Even the arrival of her baby can't hold Mma Makutsi back from success in the workplace, and so no sooner than she becomes a full partner in the No. 1 Ladies' Detective Agency (in spite of Mma Ramotswe's belated claims that she is only 'an assistant full partner'), she also launches a new enterprise of her own, the Handsome Man's De Luxe Caf .
Grace Makutsi is a lady with a business plan, but who could predict temperamental chefs, drunken waiters and more? Luckily, help is at hand, from the only person in Gaborone more gently determined than Mma Makutsi . . . Mma Ramotswe, of course.
Another excellent dose of Precious Ramotswe and co.
“There was also enough light, Mma Ramotswe reflected, to see that the world was not always a place of pain and loss, but a place where our simple human affairs – those matters that for all their pettiness still sometimes confounded us – were not insoluble, were not without the possibility of resolution.”
The Handsome Man’s De Luxe Café is the fifteenth book in the Number 1 Ladies Detective Agency series by Scottish author, Alexander McCall Smith. Precious Ramotswe and Grace Makutsi are faced with a puzzling case: Mr Senagupta, proprietor of Senagupta Office Supplies, and his sister, Miss Rose, want the Ladies to discover the identity of a woman who has arrived at their house with no idea of who she is, or where she’s from. But Mma Ramostwe suspects there is more to this case than just amnesia.
Grace is about to embark on a new challenge. Already a wife to Phuti Radiphuti, and mother to Itumelang Clovis Radiphuti, and a partner in the Detective Agency, she now has a lease on the shop that is to become the Handsome Man’s De Luxe Café. But while Grace extends, Mr J.L.B. Matekoni has to downsize, and Charlie, still without any qualifications, becomes the unfortunate casualty.

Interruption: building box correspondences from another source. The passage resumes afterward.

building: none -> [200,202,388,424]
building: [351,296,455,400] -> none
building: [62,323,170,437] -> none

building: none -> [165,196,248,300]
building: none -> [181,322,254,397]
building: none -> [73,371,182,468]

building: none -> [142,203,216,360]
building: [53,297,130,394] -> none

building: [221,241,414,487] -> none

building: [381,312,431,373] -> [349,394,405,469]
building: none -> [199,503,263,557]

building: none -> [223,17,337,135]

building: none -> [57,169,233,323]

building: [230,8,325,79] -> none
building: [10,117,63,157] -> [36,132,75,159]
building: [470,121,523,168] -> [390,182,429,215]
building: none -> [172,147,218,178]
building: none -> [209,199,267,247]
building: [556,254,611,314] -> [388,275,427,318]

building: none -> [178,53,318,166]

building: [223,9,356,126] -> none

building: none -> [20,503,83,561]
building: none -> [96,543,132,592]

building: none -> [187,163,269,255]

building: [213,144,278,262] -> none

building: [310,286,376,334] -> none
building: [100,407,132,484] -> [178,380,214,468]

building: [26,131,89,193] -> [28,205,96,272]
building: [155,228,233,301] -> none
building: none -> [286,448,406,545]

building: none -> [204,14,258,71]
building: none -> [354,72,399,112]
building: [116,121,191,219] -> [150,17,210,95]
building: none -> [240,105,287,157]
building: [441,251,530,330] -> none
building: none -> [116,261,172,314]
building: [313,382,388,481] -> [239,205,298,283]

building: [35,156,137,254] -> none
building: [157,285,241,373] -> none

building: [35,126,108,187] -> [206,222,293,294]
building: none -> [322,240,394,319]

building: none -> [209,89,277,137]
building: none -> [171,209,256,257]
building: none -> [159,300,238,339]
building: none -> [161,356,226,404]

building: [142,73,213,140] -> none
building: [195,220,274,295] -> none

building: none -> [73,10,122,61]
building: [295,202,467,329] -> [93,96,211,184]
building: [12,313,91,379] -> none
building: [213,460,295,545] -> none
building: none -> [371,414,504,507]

This instalment sees the tiny white van getting dented (twice!), Mma Ramotswe selling cattle for a good cause; Mma Potokwani solving two tricky problems, Mma Makutsi failing to follow the advice of her shoes, Violet Sepotho living up to her nasty reputation, Mma Ramotswe reminded of her first marriage, Charlie embarking on a seemingly unlikely career, Mma Makutsi helping to advance the career of a smart young girl and the formation of an unexpected partnership.
As always, McCall Smith includes plenty of gentle philosophy as his characters muse on waiting-room magazines, what men dream, Prince Charles, female intuition and Pilates. Plans are thought about: “The trouble with plans was that they tended to be expressions of hope…for most people the plan merely said what they would like to happen rather than what they would actually do”, as are dreams: “no matter how unhappy or fraught our waking world may be, we are sent dreams in which we can do the things our heart really wants us to do”
The late Obed Ramotswe’s wisdom about disputes is remembered: “When you don’t talk about something, then something will talk about itself for you” and Mma Ramotswe thinks about behaviour: “You cannot judge somebody of eighteen by the standards of somebody of thirty, even less by the standards of somebody who was forty”. Mr J.L.B. Matekoni pontificates on progress: “I am not modern, and there are many people who are not modern. We want to stay exactly where we are, because there is nothing wrong with that place” and thinks about traffic: “How much worse was it in other countries not too far away where people drove as if they were being pursued by a swarm of bees”
There are plenty of laugh-out-loud moments (the Café menu is a case in point), as well as thought-provoking situations, heart-warming reactions and a satisfying conclusion. Another excellent dose of Precious Ramotswe and co.